Collected data ▸

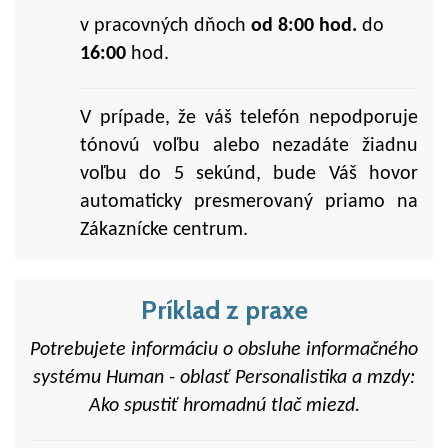
v pracovných dňoch
od 8:00 hod.
do
16:00
hod.
V prípade, že váš telefón nepodporuje
tónovú voľbu alebo nezadáte žiadnu
voľbu do 5 sekúnd, bude Váš hovor
automaticky presmerovaný priamo na
Zákaznícke centrum.
Príklad z praxe
Potrebujete informáciu o obsluhe informačného
systému
Human - oblasť Personalistika a mzdy:
Ako spustiť hromadnú tlač miezd.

Exercise directions ▸
From the records above, pull out every line that contains the string "voľbu", matching case exactly.

Solution ▸
tónovú voľbu alebo nezadáte žiadnu
voľbu do 5 sekúnd, bude Váš hovor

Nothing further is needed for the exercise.